Mieszkańcy ulicy Prostej w Kielcach protestują przeciwko przygotowanej przez drogowców modernizacji tej ulicy, na odcinku między Cedzyńską i Zagórską. Domagają się, aby Miejski Zarząd Dróg zmienił projekt przebudowy.
Wiesław Koza, który reprezentuje mieszkańców ulicy Prostej, mówi, że domagają się oni przede wszystkim odsunięcia jezdni od domów.

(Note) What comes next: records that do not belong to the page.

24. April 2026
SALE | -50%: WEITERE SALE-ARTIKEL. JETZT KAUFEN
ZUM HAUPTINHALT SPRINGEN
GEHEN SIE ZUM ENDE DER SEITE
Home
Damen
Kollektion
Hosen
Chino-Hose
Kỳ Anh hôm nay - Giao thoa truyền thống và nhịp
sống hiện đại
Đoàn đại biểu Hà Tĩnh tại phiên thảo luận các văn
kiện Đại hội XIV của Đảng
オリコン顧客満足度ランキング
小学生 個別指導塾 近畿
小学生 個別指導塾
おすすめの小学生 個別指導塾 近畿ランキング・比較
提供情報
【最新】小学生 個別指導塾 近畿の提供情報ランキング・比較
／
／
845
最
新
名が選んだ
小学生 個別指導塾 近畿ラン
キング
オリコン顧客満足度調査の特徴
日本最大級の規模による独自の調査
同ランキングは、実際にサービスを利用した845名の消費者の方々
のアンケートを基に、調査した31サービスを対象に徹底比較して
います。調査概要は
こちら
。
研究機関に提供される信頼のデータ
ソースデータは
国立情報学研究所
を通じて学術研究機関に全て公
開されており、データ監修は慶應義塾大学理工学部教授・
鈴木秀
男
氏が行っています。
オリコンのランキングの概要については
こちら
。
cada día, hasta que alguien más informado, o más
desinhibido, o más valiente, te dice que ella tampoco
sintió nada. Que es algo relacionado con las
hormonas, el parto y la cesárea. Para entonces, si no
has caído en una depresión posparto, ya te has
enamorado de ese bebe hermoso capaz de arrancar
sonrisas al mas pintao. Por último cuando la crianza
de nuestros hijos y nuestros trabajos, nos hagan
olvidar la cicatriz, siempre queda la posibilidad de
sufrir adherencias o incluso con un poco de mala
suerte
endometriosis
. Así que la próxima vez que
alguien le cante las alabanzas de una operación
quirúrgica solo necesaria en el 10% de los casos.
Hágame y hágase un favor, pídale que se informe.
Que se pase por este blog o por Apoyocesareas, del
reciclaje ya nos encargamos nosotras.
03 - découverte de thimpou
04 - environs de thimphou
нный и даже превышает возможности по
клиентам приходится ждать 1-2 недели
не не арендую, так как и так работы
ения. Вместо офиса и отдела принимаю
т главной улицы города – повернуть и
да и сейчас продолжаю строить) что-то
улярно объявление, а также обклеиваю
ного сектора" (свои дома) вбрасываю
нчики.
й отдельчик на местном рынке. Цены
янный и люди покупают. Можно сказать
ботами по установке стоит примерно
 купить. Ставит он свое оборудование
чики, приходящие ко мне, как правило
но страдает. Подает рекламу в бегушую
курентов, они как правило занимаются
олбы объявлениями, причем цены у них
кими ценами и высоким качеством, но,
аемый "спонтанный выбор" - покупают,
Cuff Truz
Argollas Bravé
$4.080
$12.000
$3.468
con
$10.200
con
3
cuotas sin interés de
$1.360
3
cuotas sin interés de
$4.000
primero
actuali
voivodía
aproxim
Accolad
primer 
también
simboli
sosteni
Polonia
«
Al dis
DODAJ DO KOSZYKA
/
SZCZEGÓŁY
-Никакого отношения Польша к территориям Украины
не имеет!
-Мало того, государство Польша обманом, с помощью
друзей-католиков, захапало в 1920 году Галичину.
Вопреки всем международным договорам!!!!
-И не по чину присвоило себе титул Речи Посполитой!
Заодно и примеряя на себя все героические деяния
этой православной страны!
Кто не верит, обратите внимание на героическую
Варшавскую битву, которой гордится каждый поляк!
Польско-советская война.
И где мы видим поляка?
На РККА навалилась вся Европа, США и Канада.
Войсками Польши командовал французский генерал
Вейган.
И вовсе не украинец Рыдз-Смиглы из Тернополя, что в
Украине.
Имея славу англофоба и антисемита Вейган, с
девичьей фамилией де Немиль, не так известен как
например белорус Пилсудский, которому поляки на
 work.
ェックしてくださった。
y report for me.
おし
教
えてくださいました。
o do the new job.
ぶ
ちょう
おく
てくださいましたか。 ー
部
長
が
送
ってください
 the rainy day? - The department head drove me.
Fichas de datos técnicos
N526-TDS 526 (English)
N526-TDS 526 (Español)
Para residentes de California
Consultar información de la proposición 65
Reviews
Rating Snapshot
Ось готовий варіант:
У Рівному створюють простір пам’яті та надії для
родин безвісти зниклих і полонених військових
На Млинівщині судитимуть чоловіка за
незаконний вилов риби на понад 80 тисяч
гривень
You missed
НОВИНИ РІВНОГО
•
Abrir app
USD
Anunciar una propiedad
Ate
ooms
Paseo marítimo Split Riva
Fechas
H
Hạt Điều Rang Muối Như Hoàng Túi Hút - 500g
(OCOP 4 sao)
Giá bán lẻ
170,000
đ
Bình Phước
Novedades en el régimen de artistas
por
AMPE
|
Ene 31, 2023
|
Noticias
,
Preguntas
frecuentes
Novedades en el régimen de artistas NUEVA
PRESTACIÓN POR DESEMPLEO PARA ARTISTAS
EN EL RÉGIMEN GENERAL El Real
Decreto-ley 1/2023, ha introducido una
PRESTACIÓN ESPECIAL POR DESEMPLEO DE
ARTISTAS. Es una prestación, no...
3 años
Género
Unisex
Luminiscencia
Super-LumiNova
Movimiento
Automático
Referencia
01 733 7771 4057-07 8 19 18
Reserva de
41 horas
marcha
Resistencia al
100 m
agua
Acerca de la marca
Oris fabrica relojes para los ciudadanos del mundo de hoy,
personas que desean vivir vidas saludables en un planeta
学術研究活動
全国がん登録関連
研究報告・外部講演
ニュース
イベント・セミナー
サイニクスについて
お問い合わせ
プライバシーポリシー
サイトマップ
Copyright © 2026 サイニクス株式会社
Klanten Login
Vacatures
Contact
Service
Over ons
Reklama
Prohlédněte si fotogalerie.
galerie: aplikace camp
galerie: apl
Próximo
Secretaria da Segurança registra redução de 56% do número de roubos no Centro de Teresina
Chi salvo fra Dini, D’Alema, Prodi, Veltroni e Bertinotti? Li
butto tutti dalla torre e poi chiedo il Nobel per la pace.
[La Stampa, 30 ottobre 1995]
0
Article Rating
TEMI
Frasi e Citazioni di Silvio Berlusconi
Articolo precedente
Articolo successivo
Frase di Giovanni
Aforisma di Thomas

Zdaniem protestujących, drogowcy postanowili oszczędzić pieniądze i założyli w projekcie przesunięcie ulicy w stronę zabudowań. – Po południowej stronie Prostej jest zdecydowanie mniej domów. Tam jednak znajduje się gazociąg i dlatego taniej i łatwiej było przesunąć drogę ludziom pod okna domów, niż zmieniać lokalizację gazociągu – mówi Wiesław Koza.
Jarosław Skrzydło, rzecznik prasowy MZD, potwierdza, że projekt został przygotowany tak, aby przebudowa ulicy Prostej kosztowała jak najmniej. Mówi, że zakładano korektę dotychczasowego przebiegu, tak by nie ingerować w gazociąg. Tłumaczy, że jego przesunięcie wiązałoby się z wzrostem kosztów planowanej inwestycji nawet o 1 mln zł. Jarosław Skrzydło deklaruje jednak, że protesty mieszkańców zostaną uwzględnione. Dodaje, że MZD zobowiązało już projektanta do wprowadzenia zmian w projekcie, które będą zgodne z oczekiwaniami mieszkańców.
Drogowcy zakładają, że modernizacja gruntowego obecnie odcinka ulicy Prostej rozpocznie się najwcześniej w 2018 roku. Wartość inwestycji wstępnie oszacowano na 10 milionów złotych.